Some mothers tend to deal with their tentativeness by throwing money at the situation. A year ago, Ms. Hershenov, the Hastings-on-Hudson lawyer, bought her children a puppy, a rambunctious yellow Labrador retriever. The straightforward thing to do, she acknowledged, would have been to sit down with her nanny and ask her if she would be willing to take on new responsibilities, like feeding the puppy and walking it. But she didn’t ask.

Perhaps out of guilt, perhaps out of uncertainty about what was appropriate, she dealt with the situation by not dealing with it, leaving her nanny to essentially read her mind and take it upon herself to feed the puppy and take him outside.

Ms. Hershenov eventually hired someone to walk the dog, but she said: “Somewhere in there I knew I hadn’t handled the dog thing the way I should have, and I felt guilty. So what did I do? I gave my nanny a bigger bonus and started paying smaller extra bonuses along the way to express my gratitude and assuage my guilt. But that is not the way I should have dealt with this, I know, for any number of reasons.”

Assemble a group of professional women who have children, and stories like this come up all the time, as someone is bound to bring up what the nanny did (or didn’t) and should (or shouldn’t) do — and to ask plaintively, “What should I say?”

Jackie Quan knew what she was going to say. She had it all planned. Ms. Quan, a real estate broker in Lower Manhattan and a mother of two, noticed something different about her 4-year-old son’s hair one recent night.

It turned out that the nanny had trimmed it. The boy explained all. His hair was in his eyes while he was having a bath, and he asked her to cut it. Ms. Quan, who always cuts her children’s hair, was miffed and planned a don’t-ever-do-it-again speech.

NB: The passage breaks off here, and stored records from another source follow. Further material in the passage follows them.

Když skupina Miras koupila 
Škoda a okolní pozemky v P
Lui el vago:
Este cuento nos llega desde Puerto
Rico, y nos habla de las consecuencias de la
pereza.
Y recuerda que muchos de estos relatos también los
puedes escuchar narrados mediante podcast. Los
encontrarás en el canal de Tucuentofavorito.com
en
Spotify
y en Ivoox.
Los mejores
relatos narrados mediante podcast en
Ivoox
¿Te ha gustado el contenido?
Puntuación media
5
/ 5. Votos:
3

The nanny arrived the next morning. Ms. Quan said, “Good morning.” The nanny brought up the haircut immediately and explained the situation, as the son had the night before: it was in his eyes, and he wanted it trimmed.

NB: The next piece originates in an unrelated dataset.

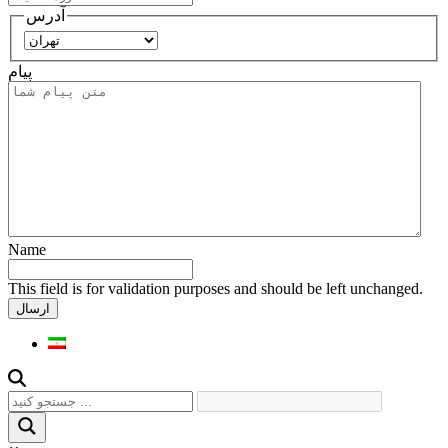
آدرس
استان
پیام
Name
This field is for validation purposes and should be left unchanged.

“O.K.,” Ms. Quan said. She thought the nanny understood that her look meant don’t do it again.

As so often happens, though, she was wrong. Not long after, she and the nanny parted ways. She now has a new nanny.

A Family Member, Up to a Point

IT’S all about saying what you mean.

While some parents have no trouble telling the caretakers who look after their children what to do, many others find it difficult to act like a boss to someone who can sometimes seem more like a member of the family than an employee.

“We find written communication helps,” said Sheilagh Roth, the executive director of the English Nanny and Governess School outside Cleveland, which has been in business for 25 years.

That can mean leaving a list of tasks for the day, but ideally it means drafting a written contract — or at least a detailed job description — explicitly stating the duties of the position, as well as the family’s obligations regarding vacation time, overtime, holidays and other basic matters that an employee needs to know. Ms. Roth requires a written contract when she places nannies with families.

Both she and Lisa Spiegel, a director of Soho Parenting, a family counseling center in Manhattan, advise scheduling weekly meetings between mother (or father) and nanny. They should be casual — just a chance to exchange observations and suggestions — but they should be at the same time every week so that each party knows to expect them. That way, no one has to stew about whether and when to bring up a touchy issue, because it can always be raised at the weekly session.

Ms. Spiegel said that it’s important for families to remember that their nanny is an employee and not a family member, no matter how much they love the person.

For parents, that means no sharing of confidences about their marriages, their irritation with another parent at the child’s school or power struggles at work. But they should make sure that the nanny has the necessary information to do the job. For example, if a parent has been preoccupied with work or a family issue and the children are feeling needy and neglected, the nanny needs to know about it.